Namun sebelumnya haruslah ada permohonan persetujuan teknis dari pihak pengelola serta mendapat persetujuan teknis dari dinas yang bersangkutan yakni Disparekraf DKI Jakarta, jelas Bambang di Jakarta, Senin.
“Harus mengajukan persetujuan teknis, itu ada prosedurnya. Lalu tim kami akan melakukan pengecekan lapangan.
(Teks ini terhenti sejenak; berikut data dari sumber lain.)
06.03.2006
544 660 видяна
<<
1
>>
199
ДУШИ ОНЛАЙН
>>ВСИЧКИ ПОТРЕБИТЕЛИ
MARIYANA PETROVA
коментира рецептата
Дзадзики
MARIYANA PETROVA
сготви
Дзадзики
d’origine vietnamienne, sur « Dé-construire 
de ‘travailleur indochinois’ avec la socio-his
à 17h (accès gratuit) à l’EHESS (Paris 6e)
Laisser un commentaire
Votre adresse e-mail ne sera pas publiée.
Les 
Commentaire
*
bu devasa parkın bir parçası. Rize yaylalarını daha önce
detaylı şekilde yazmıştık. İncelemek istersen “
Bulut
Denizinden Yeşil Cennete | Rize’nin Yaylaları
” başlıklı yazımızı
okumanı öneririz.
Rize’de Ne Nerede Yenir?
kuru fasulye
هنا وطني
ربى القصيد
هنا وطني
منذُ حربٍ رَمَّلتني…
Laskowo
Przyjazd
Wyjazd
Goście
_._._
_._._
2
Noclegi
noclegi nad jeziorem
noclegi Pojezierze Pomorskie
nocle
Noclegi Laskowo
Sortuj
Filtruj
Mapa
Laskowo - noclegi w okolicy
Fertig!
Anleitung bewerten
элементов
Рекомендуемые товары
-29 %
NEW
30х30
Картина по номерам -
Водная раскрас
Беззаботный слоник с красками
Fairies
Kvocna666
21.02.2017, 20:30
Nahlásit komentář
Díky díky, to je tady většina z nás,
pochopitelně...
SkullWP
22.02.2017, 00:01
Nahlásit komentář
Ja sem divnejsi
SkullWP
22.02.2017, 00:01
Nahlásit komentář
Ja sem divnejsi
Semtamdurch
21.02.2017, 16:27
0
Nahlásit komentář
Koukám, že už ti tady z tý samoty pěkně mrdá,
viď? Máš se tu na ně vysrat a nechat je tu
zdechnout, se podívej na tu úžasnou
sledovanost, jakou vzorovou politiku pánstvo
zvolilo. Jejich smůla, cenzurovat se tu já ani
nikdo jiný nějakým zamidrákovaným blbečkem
Kalau kesimpulannya sudah oke, sudah disetujui, maka akan dikeluarkan surat (SK) kepala Dinas Parekraf, bahwa manajemen tersebut sudah boleh membuka usahanya,” kata Bambang.
Ketentuan izin dan kapasitas maksimal 25 persen juga tertera dalam panduan protokol kesehatan yang harus dilakukan berbagai industri dalam PSBB Transisi Jakarta yang diterima redaksi dari Pemprov DKI Jakarta pada Ahad (11/10) lalu.
Dalam data tersebut, bioskop masuk ke dalam panduan protokol kesehatan dari Disparekraf DKI bagi aktivitas dalam ruangan (indoor), bersama ruang meeting, workshop, seminar, teater, akad nikah, pemberkatan, upacara pernikahan, dan lainnya, yang harus mengikuti enam ketentuan khusus termasuk kapasitas maksimal 25 persen.
Selain kapasitas maksimal 25 persen, aktivitas indoor juga diharuskan membuat jarak antara tempat duduk minimal 1,5 meter.
Kemudian, peserta atau pengunjung dilarang berpindah-pindah tempat duduk, atau berlalu lalang (melantai); Bagi yang menyediakan makanan dalam aktivitas-aktivitas tersebut, peralatan makan dan minum diharuskan untuk disterilkan.